▶ DESCRIPTION OF THE TASK:
Go to the line below containing "in Python is" and print exactly from there through the line containing "- https://www.attrs.org/en/stable/", both included. Print nothing else.

Records from a collection:
· · · ·

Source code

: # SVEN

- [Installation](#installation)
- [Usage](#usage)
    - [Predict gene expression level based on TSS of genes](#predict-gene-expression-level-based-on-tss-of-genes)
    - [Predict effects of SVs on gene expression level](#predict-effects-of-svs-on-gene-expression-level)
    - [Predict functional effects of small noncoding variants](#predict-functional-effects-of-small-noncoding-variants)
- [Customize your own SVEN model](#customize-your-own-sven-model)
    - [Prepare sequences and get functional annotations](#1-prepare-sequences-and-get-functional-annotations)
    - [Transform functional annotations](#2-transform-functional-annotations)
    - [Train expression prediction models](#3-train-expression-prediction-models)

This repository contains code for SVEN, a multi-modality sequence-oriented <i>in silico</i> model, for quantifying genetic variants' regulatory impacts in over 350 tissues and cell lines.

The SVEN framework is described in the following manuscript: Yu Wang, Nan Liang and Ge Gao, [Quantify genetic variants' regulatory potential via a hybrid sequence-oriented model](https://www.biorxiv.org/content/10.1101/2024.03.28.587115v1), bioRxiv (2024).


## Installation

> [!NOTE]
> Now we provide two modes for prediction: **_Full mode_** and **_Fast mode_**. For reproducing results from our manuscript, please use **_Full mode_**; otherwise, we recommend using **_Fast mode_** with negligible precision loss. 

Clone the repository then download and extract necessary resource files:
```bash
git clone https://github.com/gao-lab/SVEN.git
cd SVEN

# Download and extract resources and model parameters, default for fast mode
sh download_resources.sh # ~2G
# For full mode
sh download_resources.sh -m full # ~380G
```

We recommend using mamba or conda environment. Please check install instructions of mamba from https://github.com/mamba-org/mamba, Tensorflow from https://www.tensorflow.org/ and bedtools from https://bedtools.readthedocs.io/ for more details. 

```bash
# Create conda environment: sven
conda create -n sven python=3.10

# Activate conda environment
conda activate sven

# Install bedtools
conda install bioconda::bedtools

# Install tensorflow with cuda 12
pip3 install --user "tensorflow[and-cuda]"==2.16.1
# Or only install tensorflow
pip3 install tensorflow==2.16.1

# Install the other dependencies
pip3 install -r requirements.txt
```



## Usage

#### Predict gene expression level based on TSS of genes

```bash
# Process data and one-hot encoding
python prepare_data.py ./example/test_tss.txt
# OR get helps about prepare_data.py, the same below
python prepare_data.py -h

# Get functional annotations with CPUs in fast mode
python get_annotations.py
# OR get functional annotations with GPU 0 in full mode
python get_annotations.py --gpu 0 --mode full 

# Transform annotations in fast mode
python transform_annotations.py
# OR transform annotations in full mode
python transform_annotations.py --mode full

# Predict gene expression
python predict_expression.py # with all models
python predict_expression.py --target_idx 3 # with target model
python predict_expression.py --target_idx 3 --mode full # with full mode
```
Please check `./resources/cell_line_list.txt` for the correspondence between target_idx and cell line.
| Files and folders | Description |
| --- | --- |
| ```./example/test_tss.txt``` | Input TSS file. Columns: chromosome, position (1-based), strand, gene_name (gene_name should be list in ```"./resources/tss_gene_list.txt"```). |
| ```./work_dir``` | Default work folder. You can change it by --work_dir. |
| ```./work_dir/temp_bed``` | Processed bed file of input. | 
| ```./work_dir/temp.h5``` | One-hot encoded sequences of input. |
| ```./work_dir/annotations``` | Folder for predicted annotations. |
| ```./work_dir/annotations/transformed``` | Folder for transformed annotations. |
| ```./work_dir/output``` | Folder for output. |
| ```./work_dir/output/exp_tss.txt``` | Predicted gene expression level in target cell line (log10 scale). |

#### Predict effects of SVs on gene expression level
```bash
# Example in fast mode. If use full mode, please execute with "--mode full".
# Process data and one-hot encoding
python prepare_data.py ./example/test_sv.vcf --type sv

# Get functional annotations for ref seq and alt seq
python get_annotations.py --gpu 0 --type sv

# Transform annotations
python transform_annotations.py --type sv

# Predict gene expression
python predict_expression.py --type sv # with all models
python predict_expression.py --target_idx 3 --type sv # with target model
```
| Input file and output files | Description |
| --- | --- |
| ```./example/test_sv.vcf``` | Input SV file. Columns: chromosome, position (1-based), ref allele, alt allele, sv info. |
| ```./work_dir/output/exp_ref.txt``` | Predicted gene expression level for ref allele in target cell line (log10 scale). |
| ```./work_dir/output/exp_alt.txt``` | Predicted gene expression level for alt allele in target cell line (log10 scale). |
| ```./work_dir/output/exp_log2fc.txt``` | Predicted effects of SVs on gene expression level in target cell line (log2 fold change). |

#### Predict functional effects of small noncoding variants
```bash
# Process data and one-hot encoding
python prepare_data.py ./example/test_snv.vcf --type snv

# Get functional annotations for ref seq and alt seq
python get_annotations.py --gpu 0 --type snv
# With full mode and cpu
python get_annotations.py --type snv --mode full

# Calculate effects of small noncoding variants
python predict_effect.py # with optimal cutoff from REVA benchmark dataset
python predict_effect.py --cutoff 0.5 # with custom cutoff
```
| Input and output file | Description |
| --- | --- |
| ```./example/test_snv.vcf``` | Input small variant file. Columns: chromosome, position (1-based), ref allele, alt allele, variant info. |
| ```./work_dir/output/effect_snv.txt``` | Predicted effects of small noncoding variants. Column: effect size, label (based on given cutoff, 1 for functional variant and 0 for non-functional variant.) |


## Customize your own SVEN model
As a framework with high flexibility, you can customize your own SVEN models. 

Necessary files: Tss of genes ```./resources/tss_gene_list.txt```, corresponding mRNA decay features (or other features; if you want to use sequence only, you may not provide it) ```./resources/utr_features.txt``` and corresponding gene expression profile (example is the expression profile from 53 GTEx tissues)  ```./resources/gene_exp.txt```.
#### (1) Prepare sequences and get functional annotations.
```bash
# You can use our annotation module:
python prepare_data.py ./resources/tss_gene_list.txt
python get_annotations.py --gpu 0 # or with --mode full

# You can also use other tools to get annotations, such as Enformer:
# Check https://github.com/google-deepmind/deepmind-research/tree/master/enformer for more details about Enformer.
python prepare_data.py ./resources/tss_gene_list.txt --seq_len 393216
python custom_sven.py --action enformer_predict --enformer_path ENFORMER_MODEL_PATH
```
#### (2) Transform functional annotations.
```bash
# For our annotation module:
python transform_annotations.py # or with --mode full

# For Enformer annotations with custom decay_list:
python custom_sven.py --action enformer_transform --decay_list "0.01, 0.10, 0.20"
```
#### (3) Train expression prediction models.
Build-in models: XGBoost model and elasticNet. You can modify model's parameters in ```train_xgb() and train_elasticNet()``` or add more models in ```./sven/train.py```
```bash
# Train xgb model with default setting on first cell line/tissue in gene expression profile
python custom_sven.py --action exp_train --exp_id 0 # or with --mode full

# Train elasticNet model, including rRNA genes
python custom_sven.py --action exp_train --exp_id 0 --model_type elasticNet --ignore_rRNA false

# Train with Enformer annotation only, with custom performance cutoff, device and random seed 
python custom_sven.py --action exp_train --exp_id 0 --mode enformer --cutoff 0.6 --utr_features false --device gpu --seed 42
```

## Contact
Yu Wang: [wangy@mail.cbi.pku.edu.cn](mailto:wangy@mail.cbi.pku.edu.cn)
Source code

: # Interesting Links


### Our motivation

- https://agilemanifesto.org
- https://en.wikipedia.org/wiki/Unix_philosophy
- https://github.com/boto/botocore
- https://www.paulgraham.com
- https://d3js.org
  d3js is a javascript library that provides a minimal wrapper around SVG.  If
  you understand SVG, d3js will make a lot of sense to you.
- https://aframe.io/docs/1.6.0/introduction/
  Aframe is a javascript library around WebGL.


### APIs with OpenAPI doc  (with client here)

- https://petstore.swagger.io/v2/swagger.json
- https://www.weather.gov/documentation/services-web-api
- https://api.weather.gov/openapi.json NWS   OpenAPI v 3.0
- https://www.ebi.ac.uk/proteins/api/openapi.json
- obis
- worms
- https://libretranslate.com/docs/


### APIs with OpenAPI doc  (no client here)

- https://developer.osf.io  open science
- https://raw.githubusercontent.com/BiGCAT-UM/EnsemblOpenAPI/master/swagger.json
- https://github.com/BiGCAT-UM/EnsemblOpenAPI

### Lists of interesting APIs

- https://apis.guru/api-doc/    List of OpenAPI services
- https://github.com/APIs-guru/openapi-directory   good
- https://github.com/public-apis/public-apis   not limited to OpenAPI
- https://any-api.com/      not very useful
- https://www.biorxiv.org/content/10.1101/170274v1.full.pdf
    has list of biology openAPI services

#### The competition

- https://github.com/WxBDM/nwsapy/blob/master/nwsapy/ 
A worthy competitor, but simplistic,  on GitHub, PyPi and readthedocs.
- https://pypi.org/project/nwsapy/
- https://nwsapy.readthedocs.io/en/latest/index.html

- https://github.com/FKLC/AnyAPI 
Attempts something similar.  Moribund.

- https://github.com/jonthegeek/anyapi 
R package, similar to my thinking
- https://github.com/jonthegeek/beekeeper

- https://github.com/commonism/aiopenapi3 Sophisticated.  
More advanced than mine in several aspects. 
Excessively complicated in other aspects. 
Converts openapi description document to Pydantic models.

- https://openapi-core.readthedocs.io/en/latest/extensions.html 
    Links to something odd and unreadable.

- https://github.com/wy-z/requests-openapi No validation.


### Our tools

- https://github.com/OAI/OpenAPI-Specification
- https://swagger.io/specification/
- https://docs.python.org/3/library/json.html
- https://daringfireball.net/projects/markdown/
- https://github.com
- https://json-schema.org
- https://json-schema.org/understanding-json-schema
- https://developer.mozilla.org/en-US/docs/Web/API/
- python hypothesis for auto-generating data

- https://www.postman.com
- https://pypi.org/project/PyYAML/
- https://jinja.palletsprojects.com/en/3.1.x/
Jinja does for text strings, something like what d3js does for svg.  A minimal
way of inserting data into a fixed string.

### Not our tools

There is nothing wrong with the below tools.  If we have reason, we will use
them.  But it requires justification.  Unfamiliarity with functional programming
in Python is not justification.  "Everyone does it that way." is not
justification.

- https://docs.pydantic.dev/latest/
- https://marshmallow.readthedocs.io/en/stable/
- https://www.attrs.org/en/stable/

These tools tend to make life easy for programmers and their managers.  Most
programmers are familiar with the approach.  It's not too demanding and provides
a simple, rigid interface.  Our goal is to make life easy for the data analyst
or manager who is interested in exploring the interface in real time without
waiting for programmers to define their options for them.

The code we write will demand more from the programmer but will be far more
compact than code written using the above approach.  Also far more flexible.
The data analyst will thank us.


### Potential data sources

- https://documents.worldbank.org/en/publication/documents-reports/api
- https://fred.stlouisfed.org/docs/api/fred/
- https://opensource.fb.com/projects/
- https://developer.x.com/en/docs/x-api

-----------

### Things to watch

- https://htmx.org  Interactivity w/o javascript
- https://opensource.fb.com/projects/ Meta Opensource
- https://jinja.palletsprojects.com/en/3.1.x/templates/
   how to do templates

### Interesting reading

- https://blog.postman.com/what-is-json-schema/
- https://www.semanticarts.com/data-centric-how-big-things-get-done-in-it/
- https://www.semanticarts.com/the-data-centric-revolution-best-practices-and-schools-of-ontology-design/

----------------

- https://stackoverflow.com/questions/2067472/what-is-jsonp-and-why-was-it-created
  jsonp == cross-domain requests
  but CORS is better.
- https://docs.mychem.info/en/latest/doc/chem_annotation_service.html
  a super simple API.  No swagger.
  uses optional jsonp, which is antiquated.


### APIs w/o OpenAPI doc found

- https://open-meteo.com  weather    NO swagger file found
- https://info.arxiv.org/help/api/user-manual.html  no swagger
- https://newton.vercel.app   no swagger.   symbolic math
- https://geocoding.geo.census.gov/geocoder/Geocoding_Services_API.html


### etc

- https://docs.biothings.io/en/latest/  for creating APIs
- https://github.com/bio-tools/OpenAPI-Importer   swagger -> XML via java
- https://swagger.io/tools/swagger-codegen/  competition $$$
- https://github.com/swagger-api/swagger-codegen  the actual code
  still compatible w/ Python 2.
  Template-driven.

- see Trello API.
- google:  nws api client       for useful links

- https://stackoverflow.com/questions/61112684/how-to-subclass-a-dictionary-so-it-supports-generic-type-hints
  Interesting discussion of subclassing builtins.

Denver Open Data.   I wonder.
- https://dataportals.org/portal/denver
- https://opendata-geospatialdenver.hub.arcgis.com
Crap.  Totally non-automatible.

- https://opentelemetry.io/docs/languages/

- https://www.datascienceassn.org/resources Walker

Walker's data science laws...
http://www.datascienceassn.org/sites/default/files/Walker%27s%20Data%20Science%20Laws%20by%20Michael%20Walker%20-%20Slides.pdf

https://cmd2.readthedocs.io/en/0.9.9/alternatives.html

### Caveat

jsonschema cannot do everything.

· · · ·

▶ REPLY:
in Python is not justification.  "Everyone does it that way." is not
justification.

- https://docs.pydantic.dev/latest/
- https://marshmallow.readthedocs.io/en/stable/
- https://www.attrs.org/en/stable/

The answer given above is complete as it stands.